INPUT DATA:
***
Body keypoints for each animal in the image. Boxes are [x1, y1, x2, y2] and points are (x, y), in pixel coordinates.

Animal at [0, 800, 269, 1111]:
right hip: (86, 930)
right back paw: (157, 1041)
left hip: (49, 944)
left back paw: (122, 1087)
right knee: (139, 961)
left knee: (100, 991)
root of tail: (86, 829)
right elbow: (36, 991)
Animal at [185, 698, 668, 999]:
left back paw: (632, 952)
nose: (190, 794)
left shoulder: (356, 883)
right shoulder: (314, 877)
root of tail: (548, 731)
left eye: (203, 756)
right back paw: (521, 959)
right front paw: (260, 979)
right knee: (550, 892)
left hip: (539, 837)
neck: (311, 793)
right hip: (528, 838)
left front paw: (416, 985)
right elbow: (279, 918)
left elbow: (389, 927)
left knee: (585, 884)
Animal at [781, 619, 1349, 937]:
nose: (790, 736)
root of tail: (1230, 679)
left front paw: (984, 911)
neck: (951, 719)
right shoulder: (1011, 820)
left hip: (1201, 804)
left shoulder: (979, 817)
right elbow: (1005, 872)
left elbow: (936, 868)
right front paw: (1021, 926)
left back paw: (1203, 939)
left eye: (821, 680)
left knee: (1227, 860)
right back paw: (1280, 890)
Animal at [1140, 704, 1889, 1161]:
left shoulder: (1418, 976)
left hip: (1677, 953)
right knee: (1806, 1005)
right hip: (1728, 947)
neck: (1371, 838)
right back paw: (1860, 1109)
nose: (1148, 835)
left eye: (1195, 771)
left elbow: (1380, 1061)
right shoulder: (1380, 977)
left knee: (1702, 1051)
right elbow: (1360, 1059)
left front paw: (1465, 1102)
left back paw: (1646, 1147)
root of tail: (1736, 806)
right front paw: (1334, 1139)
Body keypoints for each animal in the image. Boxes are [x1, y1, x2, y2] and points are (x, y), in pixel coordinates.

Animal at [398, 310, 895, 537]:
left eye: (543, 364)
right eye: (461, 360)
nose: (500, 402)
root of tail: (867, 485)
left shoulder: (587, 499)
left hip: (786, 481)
***
WHAT TO PRODUCE: Copy the listing in full. Match it word for word.

EXERCISE SOLUTION:
Body keypoints for each animal in the image. Boxes are [x1, y1, x2, y2] and points are (x, y), in pixel coordinates.

Animal at [0, 800, 269, 1111]:
right hip: (86, 930)
right back paw: (157, 1041)
left hip: (49, 944)
left back paw: (122, 1087)
right knee: (139, 961)
left knee: (100, 991)
root of tail: (86, 829)
right elbow: (36, 991)
Animal at [185, 698, 668, 999]:
left back paw: (632, 952)
nose: (190, 794)
left shoulder: (356, 883)
right shoulder: (314, 877)
root of tail: (548, 731)
left eye: (203, 756)
right back paw: (521, 959)
right front paw: (260, 979)
right knee: (550, 892)
left hip: (539, 837)
neck: (311, 793)
right hip: (528, 838)
left front paw: (416, 985)
right elbow: (279, 918)
left elbow: (389, 927)
left knee: (585, 884)
Animal at [781, 619, 1349, 937]:
nose: (790, 736)
root of tail: (1230, 679)
left front paw: (984, 911)
neck: (951, 719)
right shoulder: (1011, 820)
left hip: (1201, 804)
left shoulder: (979, 817)
right elbow: (1005, 872)
left elbow: (936, 868)
right front paw: (1021, 926)
left back paw: (1203, 939)
left eye: (821, 680)
left knee: (1227, 860)
right back paw: (1280, 890)
Animal at [1140, 704, 1889, 1161]:
left shoulder: (1418, 976)
left hip: (1677, 953)
right knee: (1806, 1005)
right hip: (1728, 947)
neck: (1371, 838)
right back paw: (1860, 1109)
nose: (1148, 835)
left eye: (1195, 771)
left elbow: (1380, 1061)
right shoulder: (1380, 977)
left knee: (1702, 1051)
right elbow: (1360, 1059)
left front paw: (1465, 1102)
left back paw: (1646, 1147)
root of tail: (1736, 806)
right front paw: (1334, 1139)
Body keypoints for each animal in the image. Boxes are [x1, y1, x2, y2] and points are (x, y), in pixel coordinates.

Animal at [398, 310, 895, 537]:
left eye: (543, 364)
right eye: (461, 360)
nose: (500, 402)
root of tail: (867, 485)
left shoulder: (587, 499)
left hip: (786, 481)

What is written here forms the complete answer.